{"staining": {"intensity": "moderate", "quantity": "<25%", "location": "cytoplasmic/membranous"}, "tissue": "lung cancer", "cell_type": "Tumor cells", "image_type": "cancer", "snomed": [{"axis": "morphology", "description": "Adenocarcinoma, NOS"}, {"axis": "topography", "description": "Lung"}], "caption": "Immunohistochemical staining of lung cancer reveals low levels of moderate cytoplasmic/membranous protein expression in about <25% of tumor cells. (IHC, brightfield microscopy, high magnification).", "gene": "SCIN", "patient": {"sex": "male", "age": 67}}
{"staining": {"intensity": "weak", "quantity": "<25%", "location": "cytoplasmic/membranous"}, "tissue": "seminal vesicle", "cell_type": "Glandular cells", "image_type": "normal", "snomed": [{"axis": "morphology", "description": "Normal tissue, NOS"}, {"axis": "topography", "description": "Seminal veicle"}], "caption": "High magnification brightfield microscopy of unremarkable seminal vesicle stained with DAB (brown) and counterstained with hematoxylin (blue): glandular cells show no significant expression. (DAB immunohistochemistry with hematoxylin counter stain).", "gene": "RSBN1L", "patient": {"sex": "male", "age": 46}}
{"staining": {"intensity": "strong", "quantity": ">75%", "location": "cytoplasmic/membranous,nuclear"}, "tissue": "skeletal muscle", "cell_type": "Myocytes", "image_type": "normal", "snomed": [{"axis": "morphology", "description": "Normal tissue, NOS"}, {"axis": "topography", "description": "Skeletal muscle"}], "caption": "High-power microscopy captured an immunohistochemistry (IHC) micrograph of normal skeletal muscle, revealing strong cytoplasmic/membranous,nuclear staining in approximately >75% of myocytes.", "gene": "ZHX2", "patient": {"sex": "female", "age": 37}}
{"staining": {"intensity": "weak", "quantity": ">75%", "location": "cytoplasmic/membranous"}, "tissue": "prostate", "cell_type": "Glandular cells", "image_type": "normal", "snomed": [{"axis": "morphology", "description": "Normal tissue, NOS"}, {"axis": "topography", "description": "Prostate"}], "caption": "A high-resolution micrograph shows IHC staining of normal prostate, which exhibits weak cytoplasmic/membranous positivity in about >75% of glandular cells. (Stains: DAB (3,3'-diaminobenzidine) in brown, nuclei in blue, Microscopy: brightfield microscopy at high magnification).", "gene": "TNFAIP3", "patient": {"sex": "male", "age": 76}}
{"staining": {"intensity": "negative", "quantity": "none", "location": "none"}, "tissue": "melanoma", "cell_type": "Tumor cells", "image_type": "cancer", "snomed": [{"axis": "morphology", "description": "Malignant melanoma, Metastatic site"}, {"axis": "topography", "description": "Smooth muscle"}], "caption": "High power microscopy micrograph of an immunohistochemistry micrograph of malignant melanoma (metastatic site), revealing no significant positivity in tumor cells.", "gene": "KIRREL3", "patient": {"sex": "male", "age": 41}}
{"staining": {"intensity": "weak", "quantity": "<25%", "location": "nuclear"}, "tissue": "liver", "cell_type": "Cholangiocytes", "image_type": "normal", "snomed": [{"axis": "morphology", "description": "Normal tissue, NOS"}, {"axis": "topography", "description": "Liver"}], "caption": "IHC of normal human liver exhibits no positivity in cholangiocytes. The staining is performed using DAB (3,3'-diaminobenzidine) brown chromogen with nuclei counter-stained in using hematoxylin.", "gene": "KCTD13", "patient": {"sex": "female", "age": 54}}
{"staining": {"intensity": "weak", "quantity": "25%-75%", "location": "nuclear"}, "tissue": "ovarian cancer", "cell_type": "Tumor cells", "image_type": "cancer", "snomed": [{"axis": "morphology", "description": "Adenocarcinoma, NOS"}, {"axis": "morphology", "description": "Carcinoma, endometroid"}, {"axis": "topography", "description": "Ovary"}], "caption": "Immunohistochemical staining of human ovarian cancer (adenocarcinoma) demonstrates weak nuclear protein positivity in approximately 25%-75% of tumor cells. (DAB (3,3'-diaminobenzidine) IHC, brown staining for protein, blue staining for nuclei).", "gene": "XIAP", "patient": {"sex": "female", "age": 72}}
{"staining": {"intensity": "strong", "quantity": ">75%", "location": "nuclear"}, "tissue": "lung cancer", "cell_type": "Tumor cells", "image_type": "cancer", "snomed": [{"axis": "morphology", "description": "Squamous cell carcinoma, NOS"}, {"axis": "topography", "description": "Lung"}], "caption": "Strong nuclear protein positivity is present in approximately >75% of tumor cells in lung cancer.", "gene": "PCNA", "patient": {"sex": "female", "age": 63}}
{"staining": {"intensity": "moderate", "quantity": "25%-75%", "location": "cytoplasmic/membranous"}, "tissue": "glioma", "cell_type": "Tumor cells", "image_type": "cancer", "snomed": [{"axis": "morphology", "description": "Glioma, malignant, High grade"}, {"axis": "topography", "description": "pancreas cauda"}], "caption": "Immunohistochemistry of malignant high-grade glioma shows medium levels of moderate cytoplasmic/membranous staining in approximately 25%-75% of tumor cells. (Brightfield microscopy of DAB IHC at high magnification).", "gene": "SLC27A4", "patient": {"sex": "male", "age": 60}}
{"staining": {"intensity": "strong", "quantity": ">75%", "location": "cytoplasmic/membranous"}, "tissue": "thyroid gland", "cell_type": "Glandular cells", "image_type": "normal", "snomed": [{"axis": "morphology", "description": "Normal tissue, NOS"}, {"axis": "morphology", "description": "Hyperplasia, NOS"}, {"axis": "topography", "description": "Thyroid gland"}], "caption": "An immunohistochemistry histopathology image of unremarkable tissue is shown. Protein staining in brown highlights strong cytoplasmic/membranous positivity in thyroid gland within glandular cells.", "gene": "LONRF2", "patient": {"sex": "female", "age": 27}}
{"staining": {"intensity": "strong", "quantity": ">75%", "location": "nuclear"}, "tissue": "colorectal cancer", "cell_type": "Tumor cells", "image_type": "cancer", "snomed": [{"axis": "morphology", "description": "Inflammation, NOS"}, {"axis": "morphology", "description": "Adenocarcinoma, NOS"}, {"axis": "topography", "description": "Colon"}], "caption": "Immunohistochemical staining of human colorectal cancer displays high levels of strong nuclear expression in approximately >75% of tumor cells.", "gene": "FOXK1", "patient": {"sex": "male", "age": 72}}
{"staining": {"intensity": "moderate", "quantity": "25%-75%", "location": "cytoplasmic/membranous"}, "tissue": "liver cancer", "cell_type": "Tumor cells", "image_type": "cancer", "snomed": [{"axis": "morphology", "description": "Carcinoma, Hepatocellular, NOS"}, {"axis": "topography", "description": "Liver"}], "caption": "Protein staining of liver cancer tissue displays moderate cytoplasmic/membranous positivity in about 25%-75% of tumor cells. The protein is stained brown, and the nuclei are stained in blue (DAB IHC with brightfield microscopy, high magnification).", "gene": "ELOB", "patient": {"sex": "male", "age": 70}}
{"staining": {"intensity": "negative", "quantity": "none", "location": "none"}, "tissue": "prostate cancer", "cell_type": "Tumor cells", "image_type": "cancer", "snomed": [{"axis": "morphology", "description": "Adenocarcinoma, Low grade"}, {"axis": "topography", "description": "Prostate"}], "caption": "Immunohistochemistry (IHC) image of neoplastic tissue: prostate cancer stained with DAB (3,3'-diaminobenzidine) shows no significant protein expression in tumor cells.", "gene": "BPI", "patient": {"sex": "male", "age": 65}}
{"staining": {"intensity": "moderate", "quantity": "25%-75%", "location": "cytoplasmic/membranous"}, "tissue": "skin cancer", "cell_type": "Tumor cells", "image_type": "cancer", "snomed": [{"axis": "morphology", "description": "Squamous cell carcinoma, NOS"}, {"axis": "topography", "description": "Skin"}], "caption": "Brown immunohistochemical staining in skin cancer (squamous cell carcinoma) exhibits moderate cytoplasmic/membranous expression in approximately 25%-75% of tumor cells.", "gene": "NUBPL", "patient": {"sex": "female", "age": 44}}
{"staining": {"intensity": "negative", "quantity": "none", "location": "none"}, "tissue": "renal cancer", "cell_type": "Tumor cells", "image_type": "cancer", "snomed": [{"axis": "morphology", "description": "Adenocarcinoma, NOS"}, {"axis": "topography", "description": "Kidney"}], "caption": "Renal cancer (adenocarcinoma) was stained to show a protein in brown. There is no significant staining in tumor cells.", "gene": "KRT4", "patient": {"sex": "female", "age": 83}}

__WHAT TO DO__
Find and copy each line of the material that holds the word "lung".

__OUTPUT OF THE TASK__
{"staining": {"intensity": "moderate", "quantity": "<25%", "location": "cytoplasmic/membranous"}, "tissue": "lung cancer", "cell_type": "Tumor cells", "image_type": "cancer", "snomed": [{"axis": "morphology", "description": "Adenocarcinoma, NOS"}, {"axis": "topography", "description": "Lung"}], "caption": "Immunohistochemical staining of lung cancer reveals low levels of moderate cytoplasmic/membranous protein expression in about <25% of tumor cells. (IHC, brightfield microscopy, high magnification).", "gene": "SCIN", "patient": {"sex": "male", "age": 67}}
{"staining": {"intensity": "strong", "quantity": ">75%", "location": "nuclear"}, "tissue": "lung cancer", "cell_type": "Tumor cells", "image_type": "cancer", "snomed": [{"axis": "morphology", "description": "Squamous cell carcinoma, NOS"}, {"axis": "topography", "description": "Lung"}], "caption": "Strong nuclear protein positivity is present in approximately >75% of tumor cells in lung cancer.", "gene": "PCNA", "patient": {"sex": "female", "age": 63}}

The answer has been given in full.